Kevin read History and Anthropology at the National University of Ireland, Maynooth between 2002 and 2005. In 2006, he began researching a doctoral thesis on the decline of the Clonbrock estate in County Galway. He was awarded a Ph.D in 2011 and has published and presented on aspects of Irish history since then. He is passionate about history and culture and weaves narratives from the mythology, artefacts, architecture and art of Dublin city and its environs to challenge and stimulate those who would like a little more from a guide. His mission is to take those with inquisitive minds on journeys that will facilitate an understanding of the historical and mythological heritage that have shaped and continue to shape the Ireland of the 21st century.

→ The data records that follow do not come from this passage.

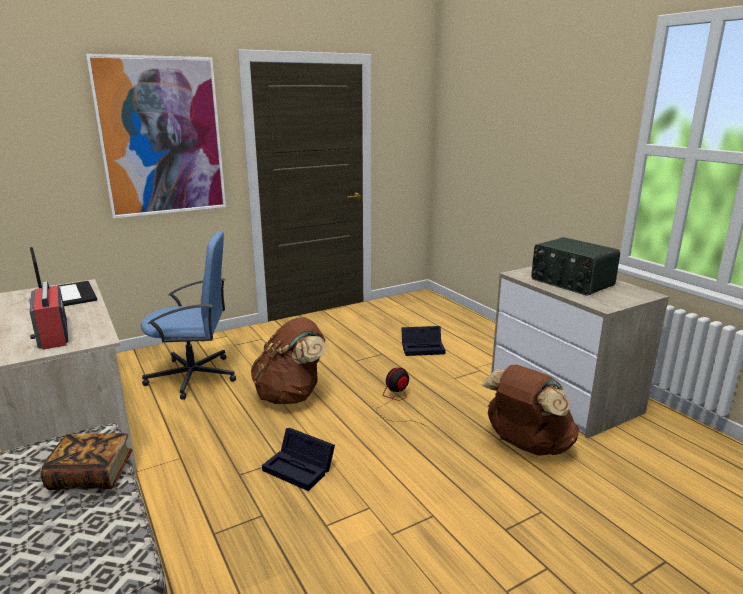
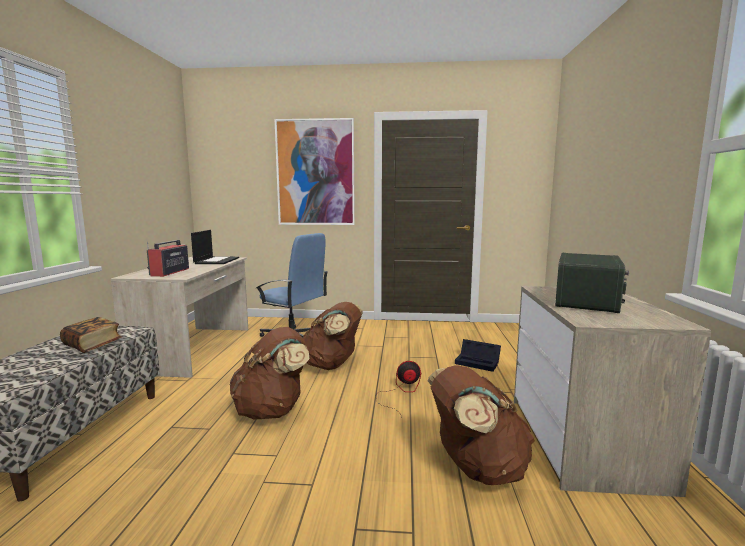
camera: 35 degrees right, 10 degrees down
(300, 468) = (272, 410): black storage box -> brown backpack
(571, 283) = (587, 301): radio -> radio turned 150 degrees counterclockwise

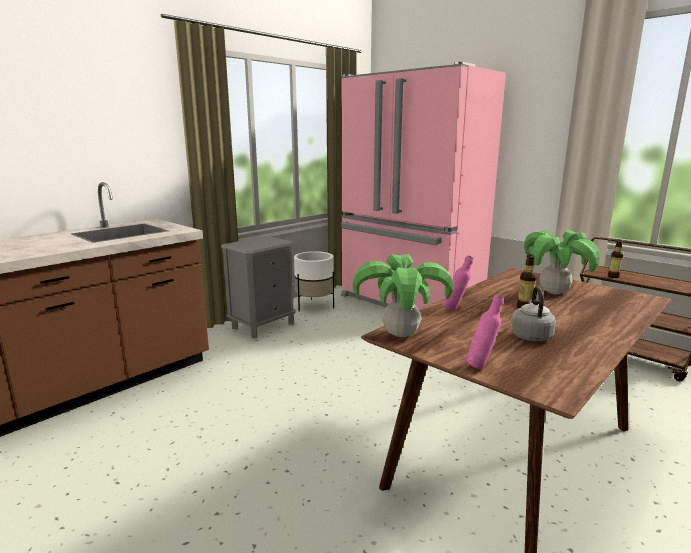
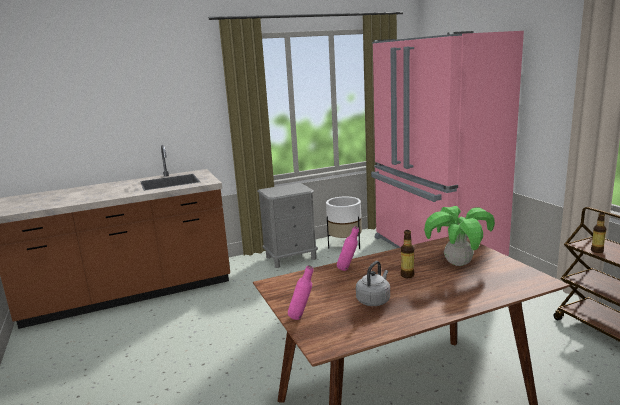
camera: 25 degrees right, 0 degrees up
(401, 334) = (280, 284): potted plant -> none

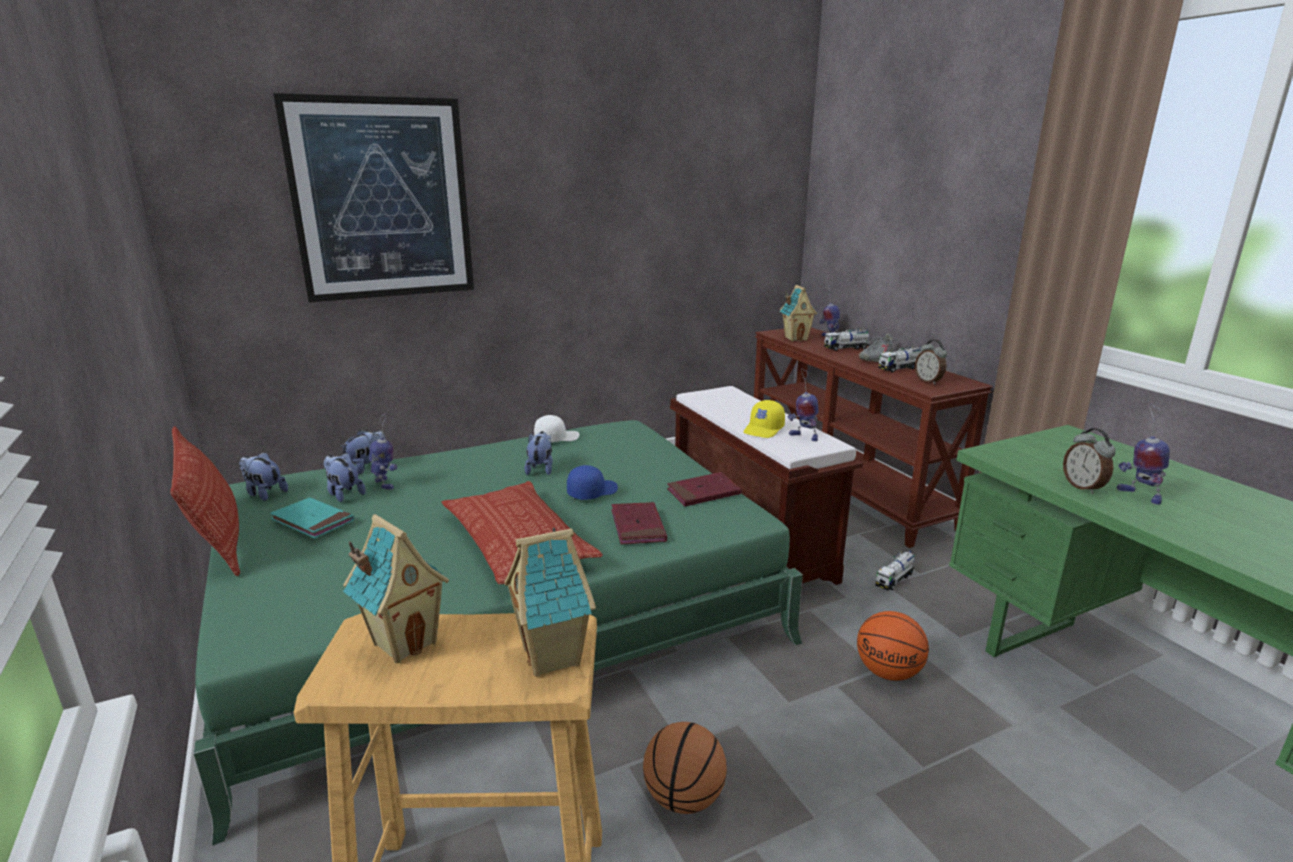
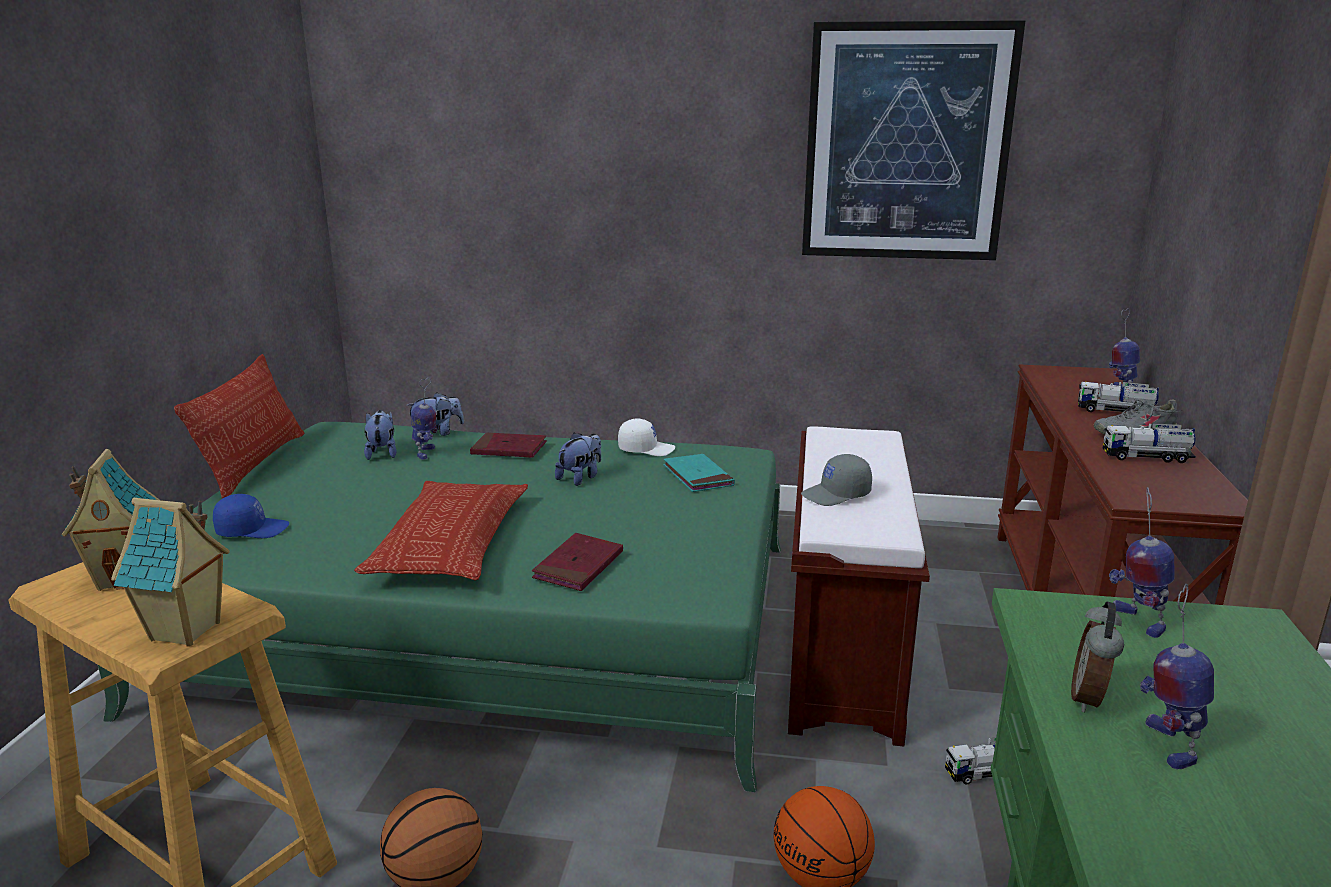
camera: 35 degrees right, 0 degrees up
(264, 493) = (329, 436): plush toy -> none
(312, 521) = (326, 470): turquoise book -> turquoise book (698, 476)
(382, 200) = (527, 147): picture -> picture (906, 143)
(592, 492) = (589, 516): blue cap -> blue cap (252, 529)
(703, 493) = (706, 553): red book -> red book (509, 449)
(764, 430) = (836, 495): yellow cap -> grey cap
(796, 338) = (1061, 384): toy house -> none
(803, 436) = (874, 517): toy robot -> toy robot (1136, 620)
(928, 381) = (1154, 486): alarm clock -> none

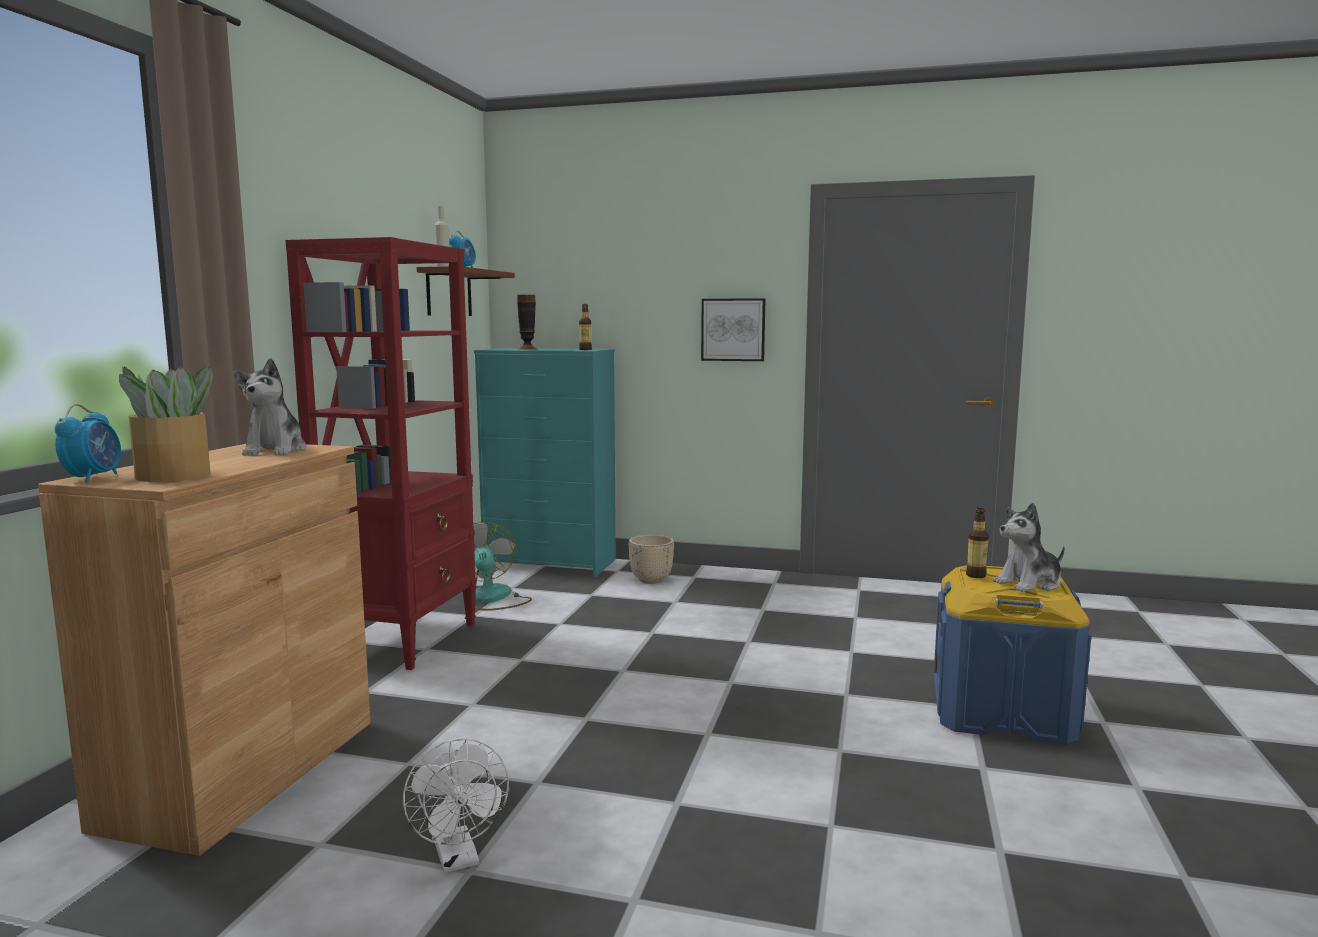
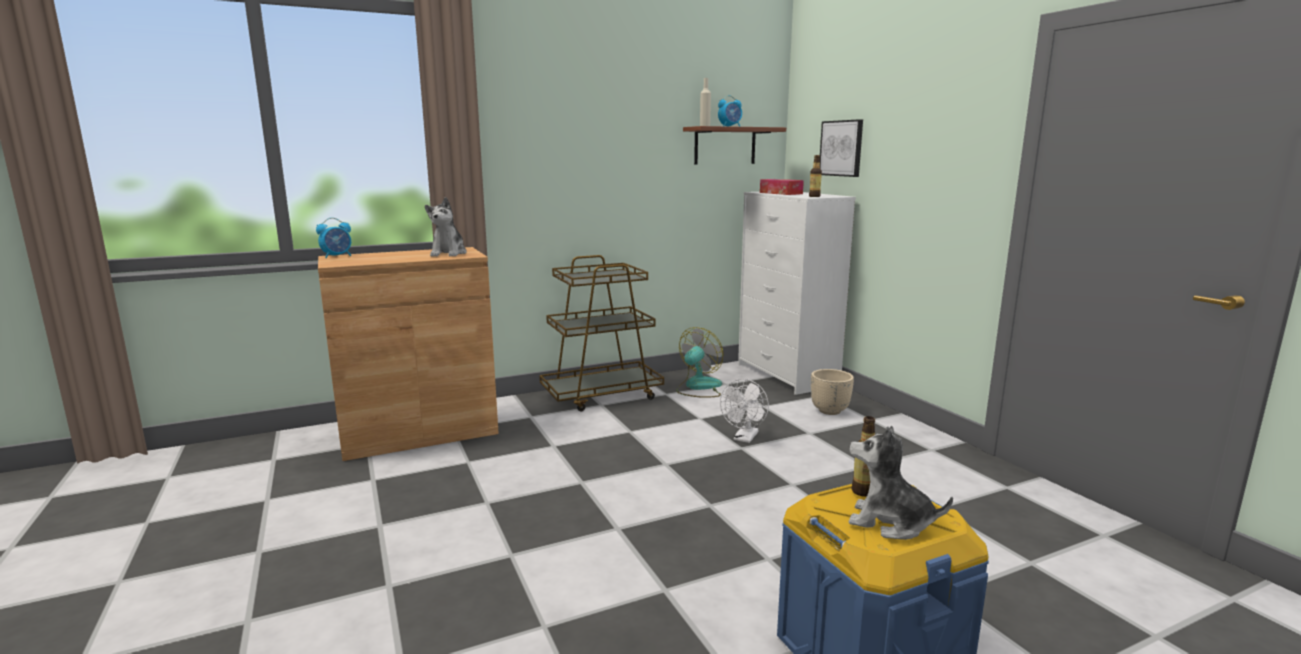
camera: 50 degrees right, 5 degrees up
(175, 476) = (355, 261): potted plant -> none
(275, 451) = (448, 253): plush toy -> plush toy turned 45 degrees counterclockwise
(402, 640) = (602, 395): red bookcase -> brown cart
(459, 859) = (388, 517): white fan -> white fan (744, 438)
(527, 349) = (780, 193): vase -> tissue box
(551, 563) = (787, 375): turquoise dresser -> white dresser
(733, 329) = (949, 183): picture -> picture (841, 148)

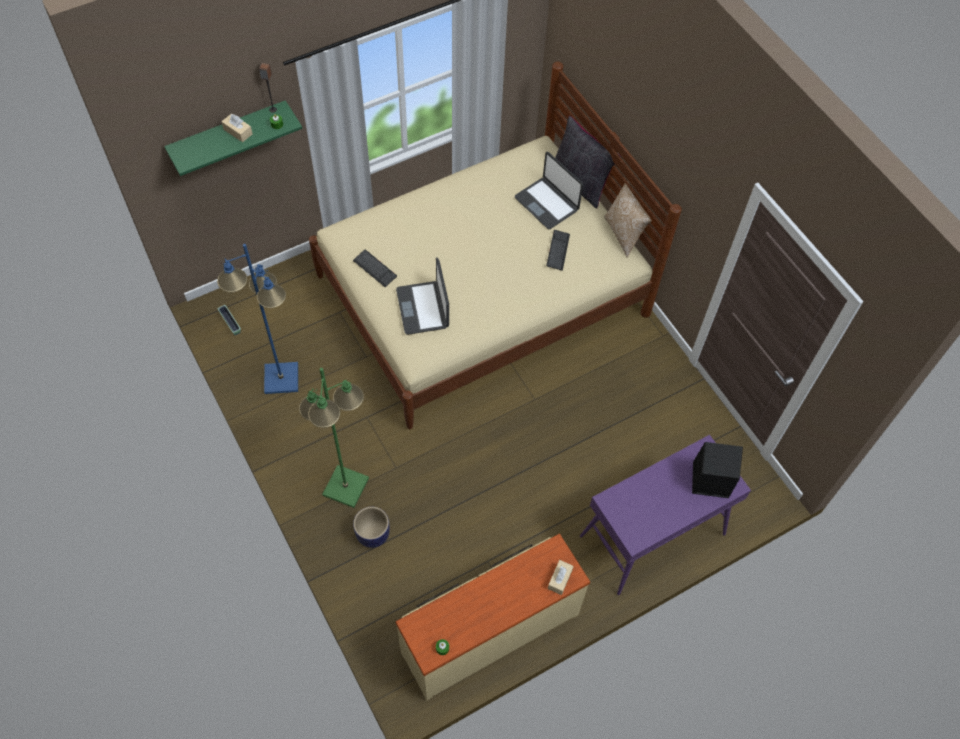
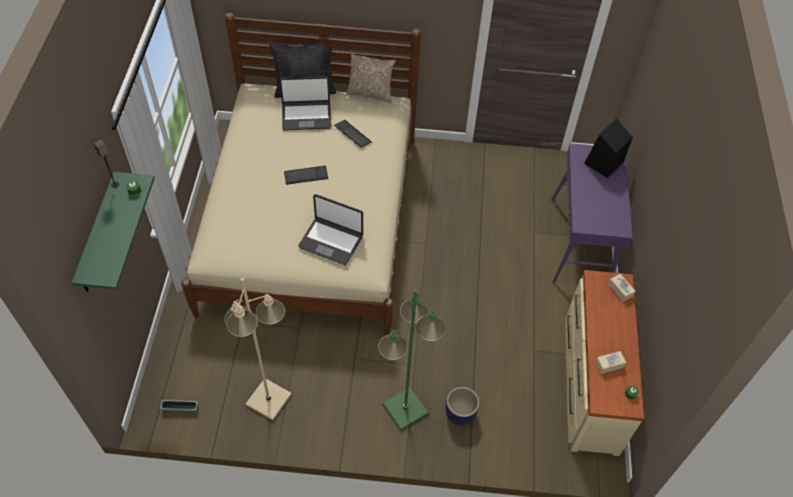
camera: 55 degrees left, 5 degrees down
(238, 132) = (113, 221): beige tissue box -> beige tissue box (609, 365)
(281, 378) = (268, 400): blue floor lamp -> beige floor lamp
(375, 269) = (266, 251): keyboard -> keyboard (306, 176)

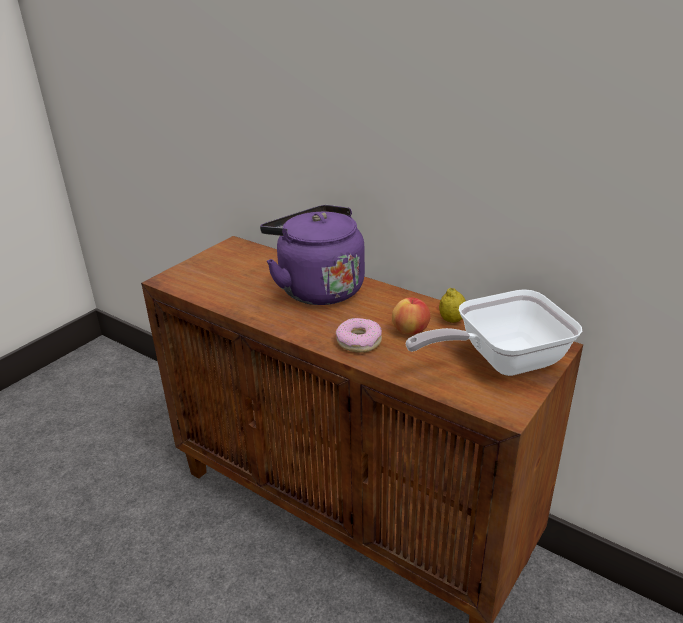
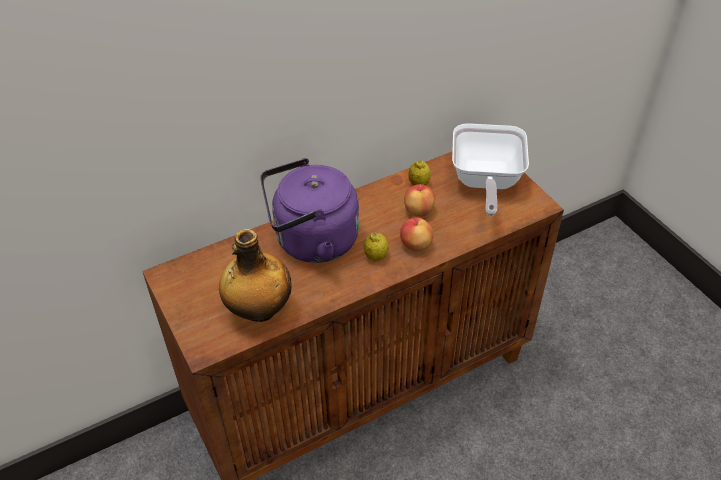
camera: 65 degrees left, 15 degrees up
(219, 288) = (259, 310): none -> bottle
(324, 324) = (376, 256): none -> lemon
(359, 341) = (415, 245): donut -> apple

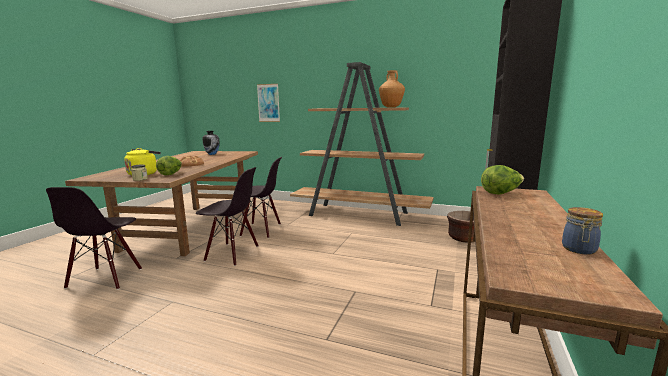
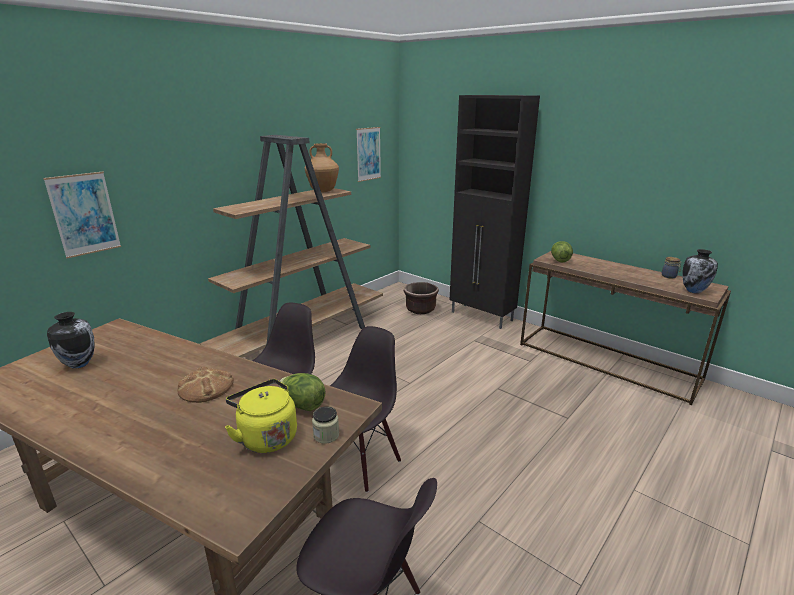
camera: 70 degrees left, 10 degrees up
(474, 86) = (368, 154): none -> picture
(523, 266) = (694, 291): none -> vase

Born and bred in Dublin, Frank's academic background is in Irish social and urban history, with particular emphasis on the city of Dublin in the early-modern period. In 2005 he completed a PhD which examined the growth and development of Ireland’s two major cities, Dublin and Belfast, during the course of the nineteenth century. Since then his attention has focussed mainly on Dublin in the eighteenth and nineteenth-century periods. He is the author of the recently published book, Dublin 1847: city of the Ordnance Survey.